1.4. Why a metaprogramming library?

One might just as well ask why we need any generic library:

  • Quality. Code that is appropriate for a general-purpose library is usually incidental to the purpose of its users. To a library developer, it is the central mission. On average, the containers and algorithms provided by any given C++ standard library implementation are more-flexible and better-implemented than the project-specific implementations which abound, because library development was treated as an end in itself rather than a task incidental to the development of some other application. With a centralized implementation for any given function, optimizations and improvements are more likely to have been applied.
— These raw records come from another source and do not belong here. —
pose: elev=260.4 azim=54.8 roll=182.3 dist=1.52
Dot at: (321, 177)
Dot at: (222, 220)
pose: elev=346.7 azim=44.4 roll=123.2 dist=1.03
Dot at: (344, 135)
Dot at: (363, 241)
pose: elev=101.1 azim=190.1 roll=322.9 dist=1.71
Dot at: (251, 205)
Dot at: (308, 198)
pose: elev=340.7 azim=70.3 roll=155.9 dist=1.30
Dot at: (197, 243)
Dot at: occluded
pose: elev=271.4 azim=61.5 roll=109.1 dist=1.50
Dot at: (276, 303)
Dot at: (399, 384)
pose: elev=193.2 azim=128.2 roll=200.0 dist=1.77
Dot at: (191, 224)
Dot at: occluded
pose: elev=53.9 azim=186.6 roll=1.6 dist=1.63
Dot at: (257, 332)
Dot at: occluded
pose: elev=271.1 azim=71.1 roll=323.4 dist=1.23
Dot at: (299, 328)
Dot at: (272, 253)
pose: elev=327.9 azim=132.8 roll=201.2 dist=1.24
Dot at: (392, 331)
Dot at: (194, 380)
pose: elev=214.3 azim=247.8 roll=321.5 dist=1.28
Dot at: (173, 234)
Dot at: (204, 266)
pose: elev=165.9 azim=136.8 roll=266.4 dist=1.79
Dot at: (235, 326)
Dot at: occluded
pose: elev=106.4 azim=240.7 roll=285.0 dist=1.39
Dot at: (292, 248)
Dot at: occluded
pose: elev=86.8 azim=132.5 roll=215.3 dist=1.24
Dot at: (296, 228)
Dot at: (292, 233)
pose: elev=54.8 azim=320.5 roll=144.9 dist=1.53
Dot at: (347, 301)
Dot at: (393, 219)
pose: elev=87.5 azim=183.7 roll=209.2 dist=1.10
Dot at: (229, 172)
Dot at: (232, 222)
  • Re-use. More important even than the re-use of code which all libraries provide, a well-designed generic library establishes a framework of concepts and idioms which establishes a reusable mental model for approaching problems. Just as the C++ Standard Template Library gave us iterator concepts and a function object protocol, the Boost Metaprogramming Library provides type-iterators and metafunction class protocol. A well-considered framework of idioms saves the metaprogrammer from considering irrelevant implementation details and allows her to concentrate on the problem at hand.

  • Portability. A good library can smooth over the ugly realities of platform differences. While in theory a metaprogramming library is fully generic and shouldn't be concerned with these issues, in practice support for templates remains inconsistent even four years after standardization. This should perhaps not be surprising: C++ templates are the language's furthest-reaching and most complicated feature, which largely accounts for the power of metaprogramming in C++.

  • Fun. Repeating the same idioms over and over is tedious. It makes programmers tired and reduces productivity. Furthermore, when programmers get bored they get sloppy, and buggy code is even more costly than slowly-written code. Often the most useful libraries are simply patterns that have been “plucked” by an astute programmer from a sea of repetition. The MPL helps to reduce boredom by eliminating the need for the most commonly-repeated boilerplate coding patterns.

As one can see, the MPL's development is motivated primarily by the same practical, real-world considerations that justify the development of any other library. Perhaps this is an indication that template metaprogramming is finally ready to leave the realm of the esoteric and enter the lingua franca of every day programmers.